Hugo Chavez is talking a tough game, challenging the USA, and the Bush Administration in particular, all over the globe. He’s rallying leaders in Latin America, meeting with ‘rogues’ world-wide, and even calling Bush the “devil” at the UN.

But he’s got a problem. In a fascinating story, The Washington Post reported that:

[A] new study of trade and oil consumption data shows that Venezuela appears ever more dependent on selling its oil to the country Chávez calls “the cruelest, most terrible, most cynical, most murderous empire that has existed.” And U.S. government energy trade data show the United States is slightly less dependent on Venezuela, which at one time challenged Canada, Mexico and Saudi Arabia as the No. 1 provider of foreign oil but now tussles with up-and-coming Nigeria for the fourth spot.

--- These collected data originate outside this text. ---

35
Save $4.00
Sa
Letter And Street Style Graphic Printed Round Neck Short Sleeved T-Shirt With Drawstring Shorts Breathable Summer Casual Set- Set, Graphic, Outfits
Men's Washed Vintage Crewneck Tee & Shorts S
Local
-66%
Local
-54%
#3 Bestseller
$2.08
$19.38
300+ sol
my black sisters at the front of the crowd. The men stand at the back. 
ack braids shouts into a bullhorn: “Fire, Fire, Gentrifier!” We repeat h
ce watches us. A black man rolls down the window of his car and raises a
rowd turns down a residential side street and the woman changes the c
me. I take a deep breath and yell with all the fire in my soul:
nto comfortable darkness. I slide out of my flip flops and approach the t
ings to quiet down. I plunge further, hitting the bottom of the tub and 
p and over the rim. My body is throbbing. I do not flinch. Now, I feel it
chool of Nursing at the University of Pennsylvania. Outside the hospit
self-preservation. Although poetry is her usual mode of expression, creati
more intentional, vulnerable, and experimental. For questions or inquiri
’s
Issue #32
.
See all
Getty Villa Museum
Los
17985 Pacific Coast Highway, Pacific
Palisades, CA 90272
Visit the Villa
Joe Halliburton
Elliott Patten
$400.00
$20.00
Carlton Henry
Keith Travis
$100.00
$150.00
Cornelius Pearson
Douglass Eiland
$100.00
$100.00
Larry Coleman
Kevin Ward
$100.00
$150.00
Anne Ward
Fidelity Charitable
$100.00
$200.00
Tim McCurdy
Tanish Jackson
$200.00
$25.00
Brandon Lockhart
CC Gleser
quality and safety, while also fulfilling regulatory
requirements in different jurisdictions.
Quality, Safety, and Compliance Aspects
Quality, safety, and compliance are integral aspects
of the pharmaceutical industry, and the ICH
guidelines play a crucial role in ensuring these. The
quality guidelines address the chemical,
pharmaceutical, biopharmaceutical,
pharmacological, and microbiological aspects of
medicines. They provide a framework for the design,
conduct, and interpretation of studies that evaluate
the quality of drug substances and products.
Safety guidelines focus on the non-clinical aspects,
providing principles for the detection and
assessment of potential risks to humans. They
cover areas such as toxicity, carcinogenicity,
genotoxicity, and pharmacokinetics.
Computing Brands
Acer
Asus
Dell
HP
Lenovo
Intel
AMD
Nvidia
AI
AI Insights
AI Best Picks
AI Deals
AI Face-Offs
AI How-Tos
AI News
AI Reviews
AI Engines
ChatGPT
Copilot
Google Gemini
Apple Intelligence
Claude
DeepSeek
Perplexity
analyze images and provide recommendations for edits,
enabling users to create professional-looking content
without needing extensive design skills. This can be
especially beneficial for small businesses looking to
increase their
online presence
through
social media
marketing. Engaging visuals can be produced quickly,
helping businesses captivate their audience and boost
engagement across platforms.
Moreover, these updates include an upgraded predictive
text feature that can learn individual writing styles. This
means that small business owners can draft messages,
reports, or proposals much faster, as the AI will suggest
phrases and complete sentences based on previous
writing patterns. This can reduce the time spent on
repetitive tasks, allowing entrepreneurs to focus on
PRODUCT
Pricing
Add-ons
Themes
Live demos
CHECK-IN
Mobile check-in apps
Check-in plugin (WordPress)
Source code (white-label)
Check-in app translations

Chavez is able to run such a strong Anti-US campaign because he is flush with cash from the high price of Venezuela’s exported Oil. But, more and more, the source of that cash is the very enemy he’s railing against. Despite his anti-US policies, he’s become more dependent on the voracious US appetite for Oil.

Yet the country’s once-vaunted oil industry has seen its production and capacity to produce decline over the last decade, according to oil analysts and statistics from the U.S. Energy Department and the International Energy Agency in Paris.

The world’s fourth-largest oil exporter a decade ago, Venezuela is now seventh, according to the BP Statistical Review of World Energy. The 1.1 million barrels of crude that Venezuela exports to the United States every day amount to less than 11 percent of American imports, down from 17.3 percent in 1996. By contrast, the No. 1 supplier to the American market, Canada, is now sending more than 1.8 million barrels a day and topped 2 million barrels daily in November.

During most of Chávez’s eight years in office, more than 60 percent of the country’s total crude exports have gone to the United States, up from 50 percent throughout much of the 1990s, according to Ramón Espinasa, a former chief economist at PDVSA who is now a consultant in Washington. The trend is due to growing U.S. demand, Venezuela’s rising consumption and what oil analysts say is the state’s inability to diversify its base of clients to include big consumers.

As Chavez spends money helping his global political pals, he’s investing less in his national Oil company. The nasty secret about Venezuela’s Oil is that, though bountiful, is really thick, like sludge. Unlike Saudi light sweet crude which is easy to refine anywhere in the world, Venezuelan heavy crude is so heavy that only select refineries dedicated to processing such a heavy grade of Oil, can handle it.

So a country less capable of producing oil, analysts say, is more tied to the United States, where refineries wholly or partly owned by PDVSA refine Venezuela’s molasses-like oil. The installations exist nowhere else, which makes some analysts skeptical that Venezuela is exporting as much to China as it claims.

“It’s three months by tanker to China, five days to the East Coast of the United States, so the American client is too important for Venezuela.”

So, at any point, the US could end Chavez’s antics with a simple Oil embargo. He’s got no where else to send his product. Would it hurt? Maybe a little (though with gas already over $3.00/gallon, I guess we can tolerate more than most people ever thought we could…), but it would hurt him a heck of a lot worse than it would hurt us.